Bruno Le Maire propose d’entrer à l’école dès 1 an pour améliorer l’éducation en France

Dans un contexte éducatif préoccupant, l’ancien ministre de l’Économie, Bruno Le Maire, a exprimé son souhait d’initier les enfants à l’école dès l’âge d’un an. Cette proposition, dévoilée lors de son intervention sur CNews, vise à lutter contre les inégalités linguistiques et à rehausser le niveau d’éducation en France.

EN BREF

  • Bruno Le Maire souhaite une entrée en maternelle dès 1 an pour favoriser l’égalité des chances.
  • Les résultats des élèves français au classement Pisa 2025 sont alarmants, atteignant un niveau historiquement bas.
  • Le ministre plaide pour une réforme radicale du système éducatif et une valorisation de l’apprentissage.

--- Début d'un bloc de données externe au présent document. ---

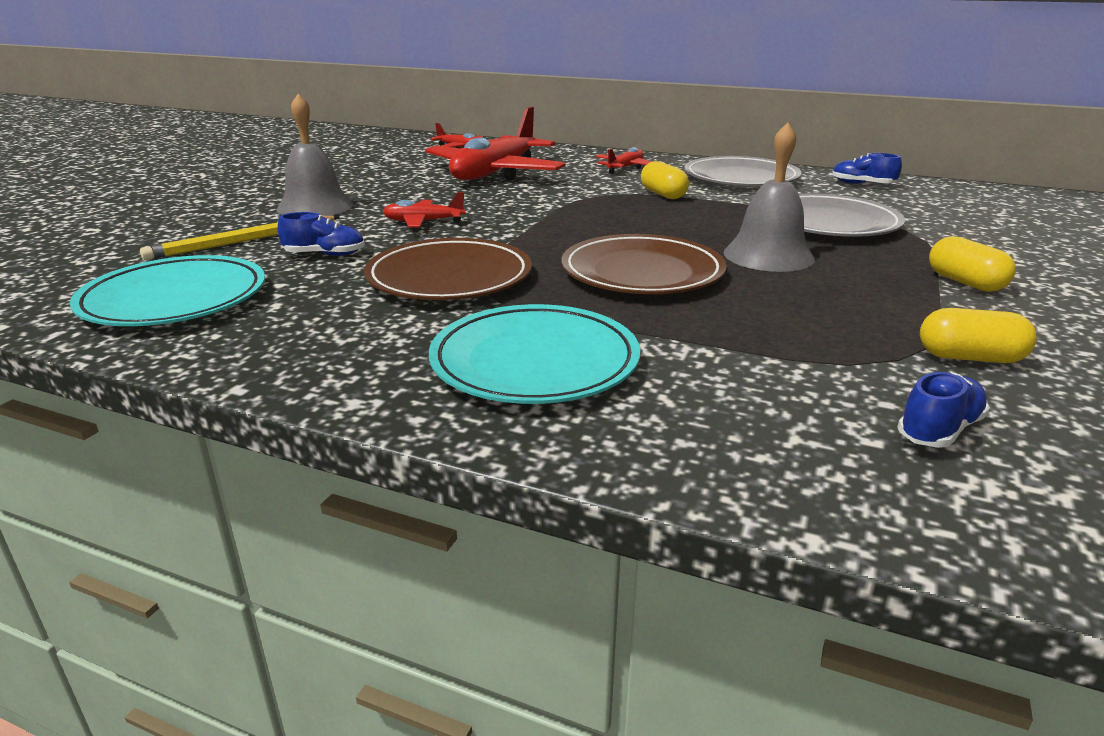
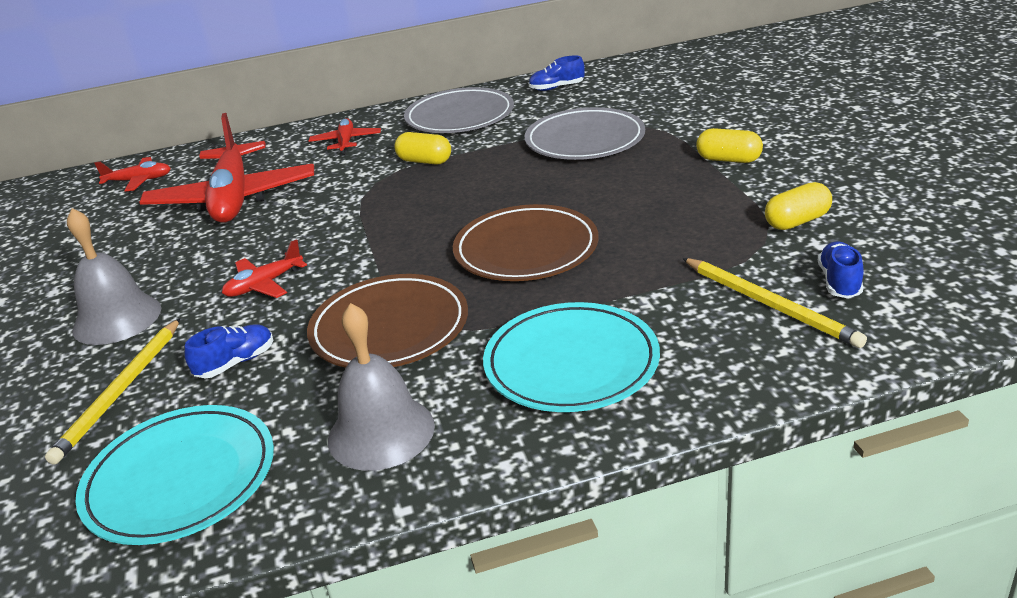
camera: 35 degrees left, 5 degrees up
(768, 255) = (587, 191): grey bell -> grey bell (381, 432)
(813, 411) = (770, 305): none -> yellow pencil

Les résultats de l’enquête internationale Pisa 2025, révélés le 8 septembre 2026, indiquent une chute inquiétante des performances des élèves français. En comparaison avec 2022, la France a connu une baisse de quatre points en sciences, de 18 points en compréhension de l’écrit et de 16 points en mathématiques. Selon l’OCDE, une diminution de 20 points équivaut approximativement à une année scolaire perdue.

Face à ces résultats alarmants, Bruno Le Maire a proposé une solution radicale, affirmant que « dans un pays qui est la nation de la science, du savoir, de la littérature », il est impératif de repenser le modèle éducatif. L’ancien ministre a suggéré d’avancer l’entrée en maternelle de trois ans à un an, pour permettre un meilleur accompagnement des enfants dans l’apprentissage du langage.

Il a souligné que cette initiative pourrait réduire les inégalités observées dans la maîtrise du vocabulaire à un âge précoce. « Vous n’aurez pas cette inégalité fondamentale, où certains enfants de 3 ans maîtrisent 500 mots, d’autres 700, d’autres 1 500 », a-t-il déclaré. Pour lui, instaurer un cadre collectif dès le plus jeune âge garantirait un développement harmonieux du langage, essentiel à la réussite scolaire future.

Bruno Le Maire a également critiqué la complexité du système éducatif actuel, affirmant que « la multiplication des réformes, des circulaires, des instructions données aux enseignants, ça ne marche pas ». Il a plaidé pour un changement de paradigme, axé sur l’apprentissage des compétences linguistiques, afin de garantir une égalité des chances pour tous les enfants.

Cette proposition s’inscrit dans un contexte où l’instruction est déjà obligatoire dès l’âge de 3 ans, suite à la loi du 26 juillet 2019 pour « une école de la confiance ». L’ancien ministre a insisté sur la nécessité de revoir les objectifs du système éducatif, en se concentrant sur l’insertion professionnelle plutôt que sur l’accès exclusif au baccalauréat. « Nous devons viser 100 % de classe avec un emploi ou une activité », a-t-il affirmé.

En matière de gouvernance, Bruno Le Maire a souligné l’importance d’accorder plus d’autonomie aux chefs d’établissement. Il a également proposé que les écoles soient évaluées par des inspecteurs indépendants, afin d’assurer une objectivité dans l’évaluation des performances. De plus, il souhaite que l’apprentissage soit davantage valorisé et placé sous la responsabilité des Régions, pour mieux répondre aux besoins du marché de l’emploi.

Ce projet ambitieux, qui pourrait transformer le paysage éducatif français, reste à l’étude et suscite déjà de vives réactions au sein de la communauté éducative.